At the time of writing, it looks as though Greene King is likely to submit planning applications for a total of ten houses on the land behind the pub, currently occupied by the village recreation ground. In exchange, Greene King has proposed creating a play area for younger children within the new housing development and donating part of a field on the edge of the village (just off the Livermere Road) that could be used as a recreation area for older children.
Last year the Parish Council — after amicable discussions with Greene King and St Edmundsbury officials — thought a deal had been done that would have been a “win win” for everyone. The village would no longer have to rent the play areas under a fragile annual licence from Greene King, instead it would own the new areas outright; the Bull would be sold with a promise that it remained a pub; a small development of five houses would help satisfy the borough’s demand for new build; and Greene King would make some money.
Then St Edmundsbury planners knocked the legs out from under the table.
On receipt of a formal planning application from Greene King for a development of five houses and the new play areas, the borough’s planners argued that Greene King should withdraw the application and instead draw up plans for a development of ten houses, to be submitted as two separate applications — one for two houses next to the pub and a further eight houses on the remainder of the recreation ground.
What lies behind this sudden change of plan, which apparently took Greene King as much by surprise as it did the parish council? It’s a bit of a puzzle.
The St Edmundsbury core strategy document, adopted in 2010, lays down the planning policy for so-called “infill villages”, of which Troston is one. The document says quite clearly: “In these villages, only infill development comprising single dwellings or small groups of five homes or less within the designated housing settlement boundary would be permitted”. It was this policy that led Greene King to abandon its original plan to build 21 houses on the recreation ground.
The Parish Council has been stunned by the latest turn of events and has asked the council’s chief executive to explain how it is that the borough’s planners can apparently ignore their own policy.
That said, the Parish Council is still awaiting the formal applications for the ten houses and has not yet decided whether to object to that aspect of the latest Greene King proposals. What the council is most keen to ensure is that the village gets the best recreational facilities possible. Although Greene King has promised that the play equipment will be adequately replaced, we should have been able to rely on the Borough Council to negotiate a net gain for the village. Unfortunately, our confidence in council planners is now at a pretty low ebb.
Our priorities now are to ensure that the new recreational facilities are adequately funded by Greene King; that the field the company is giving to the council is properly grassed over at Greene King’s expense; and that power cables running across part of the field are re-routed. (The latter two are going to be a battle). The Parish Council will be meeting with borough planners to try to get all of this formally incorporated in any planning permissions.

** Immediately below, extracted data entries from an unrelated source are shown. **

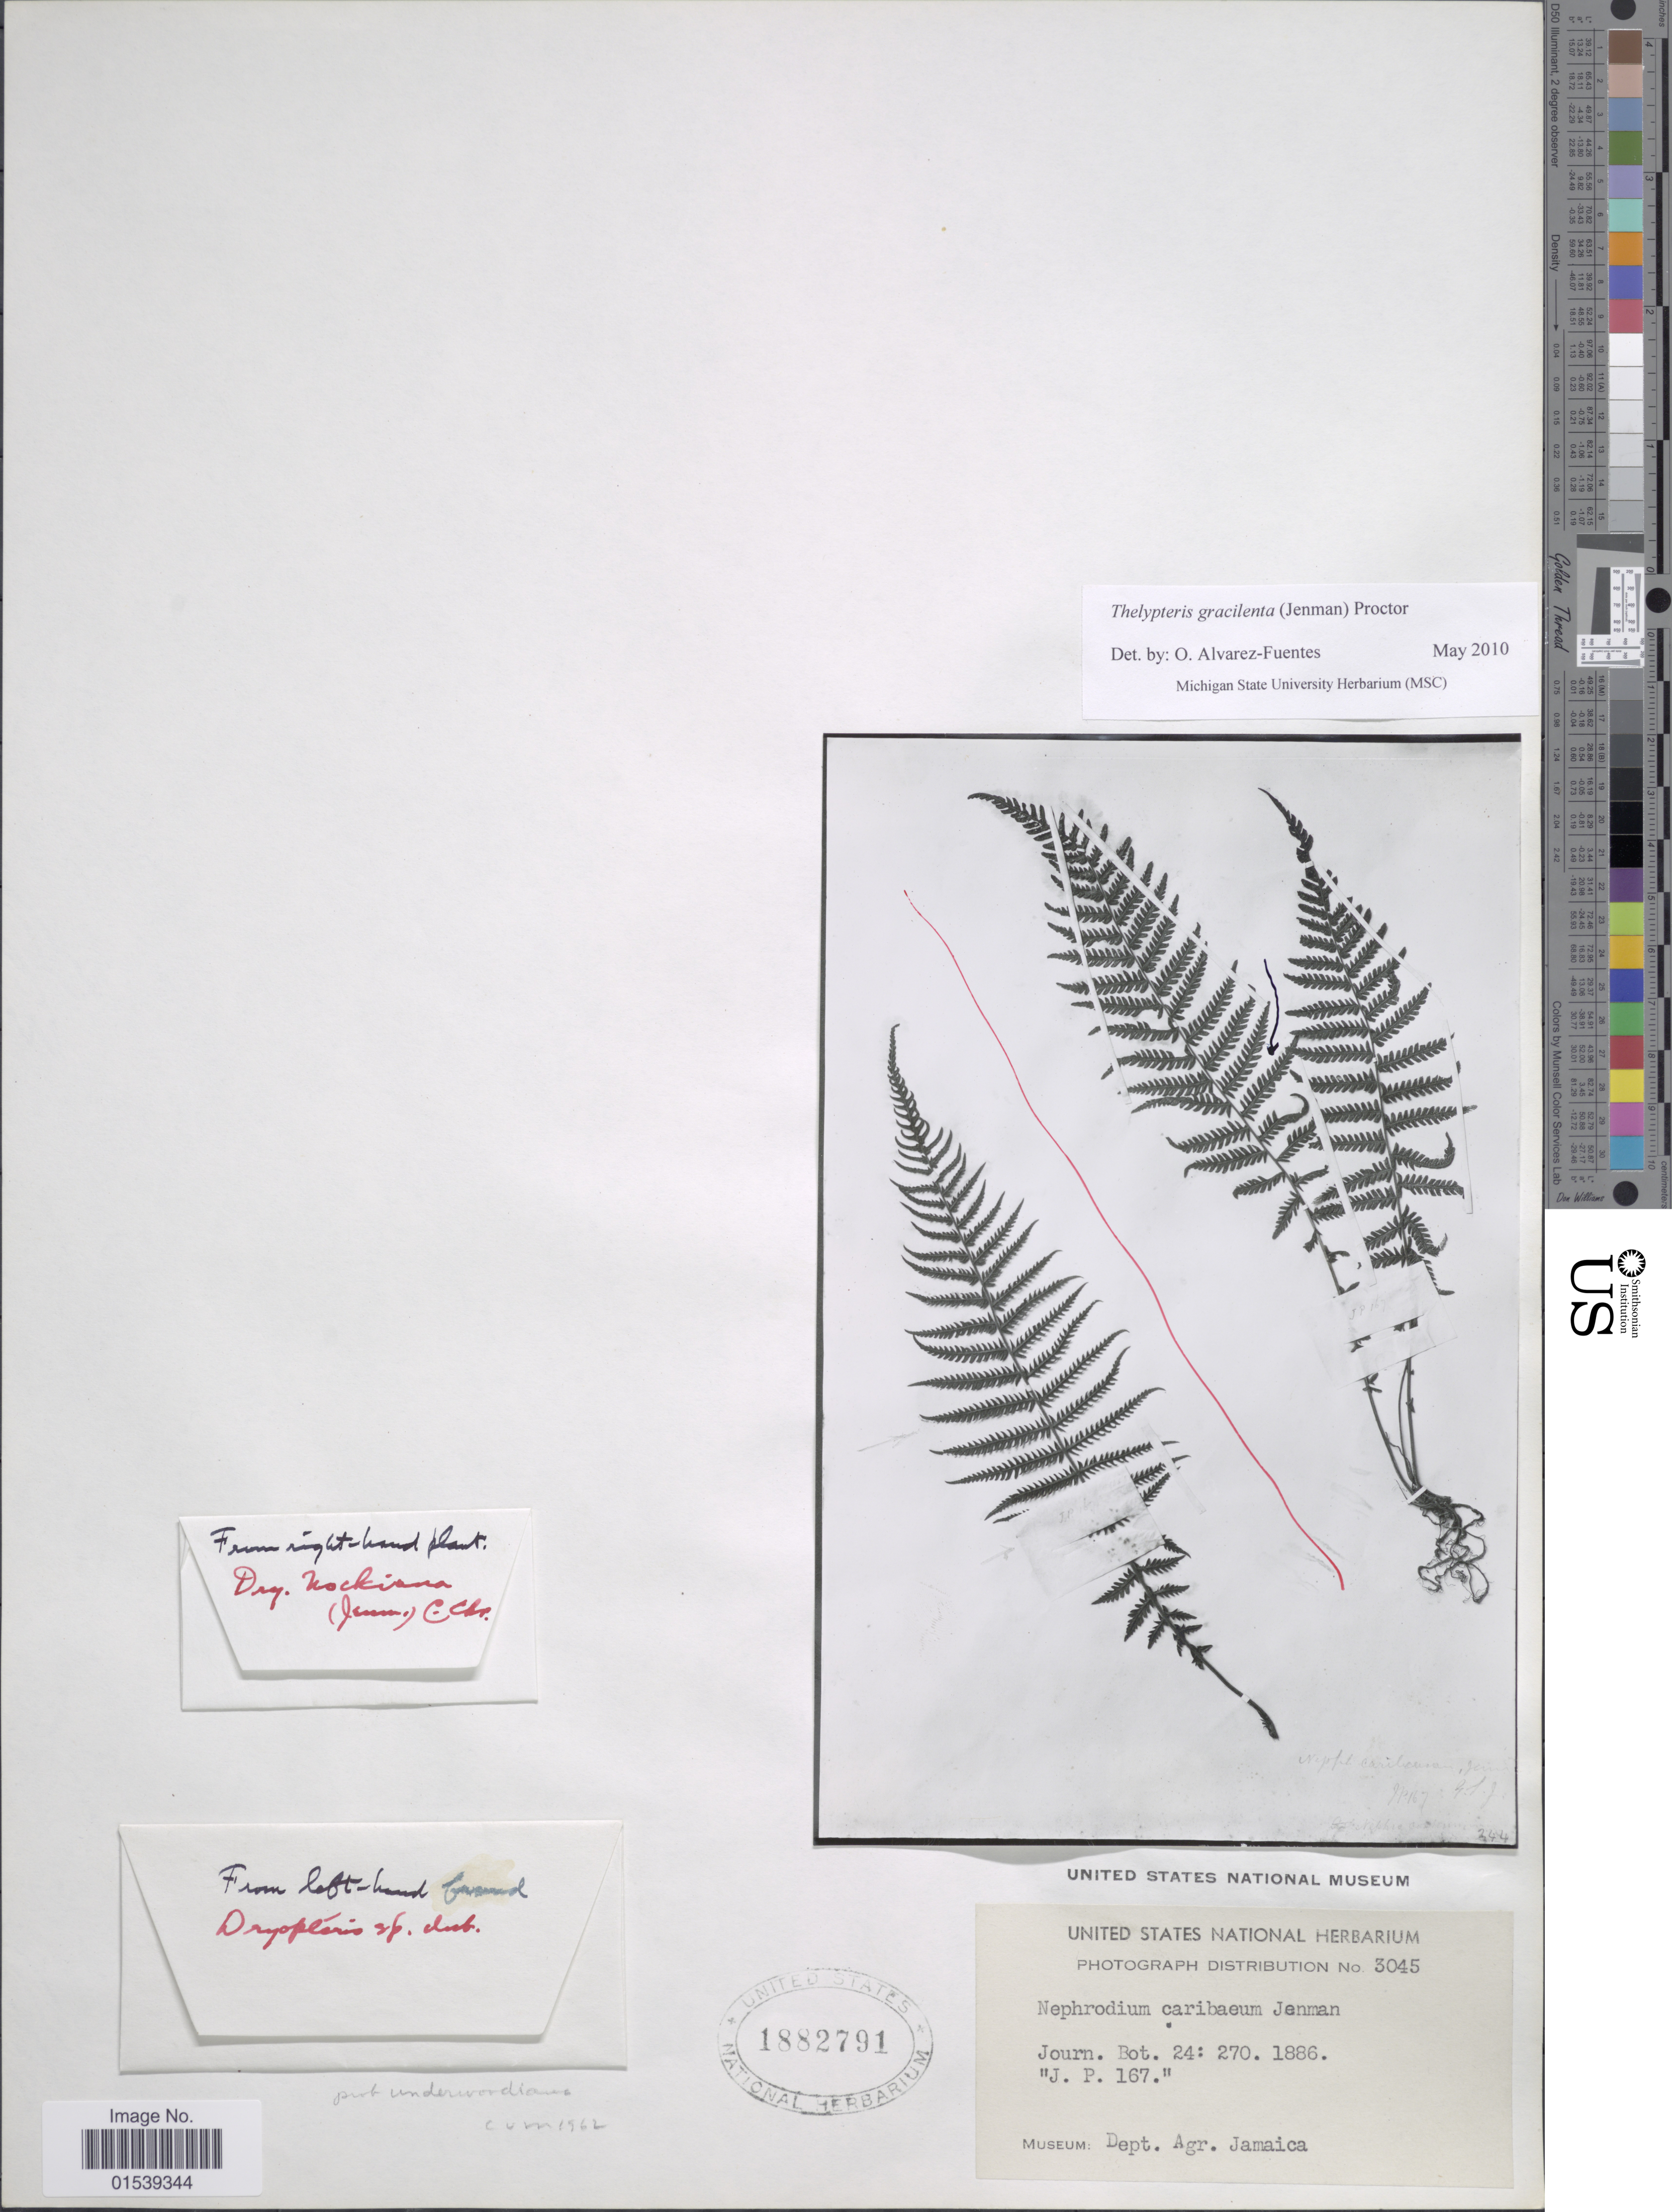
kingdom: Plantae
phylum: Tracheophyta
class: Polypodiopsida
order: Polypodiales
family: Thelypteridaceae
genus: Amauropelta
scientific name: Amauropelta gracilienta (Jenman) comb. nov., ined. 2015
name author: (Jenman)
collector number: Photograph Distribution 3045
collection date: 1886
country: Jamaica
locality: Journ. Bot. 24: 270., J.P. 167, Museum: Dept. Agr. Jamaica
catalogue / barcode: US 1882791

And what of the pub? One buyer has apparently expressed interest in buying the building, with a rumoured sale price of around £175,000. Greene King has promised the Parish Council that it will be sold with a covenant stating that it must remain a pub, though of course such a covenant between Greene King and the new owner could always be renegotiated further down the line. What is clear is that the pub will not be sold until planning permission for the housing development is granted, because that will determine the curtilage of the pub.
In the meantime, the Parish Council is aiming to register the pub as a “community asset”, which will mean that the council must be notified in the event of a formal sale being tentatively agreed, so that a counter bid could be made, if desired, on behalf of the community. Such a bid is probably not on the cards, but registering the pub at least keeps the parish council in the loop.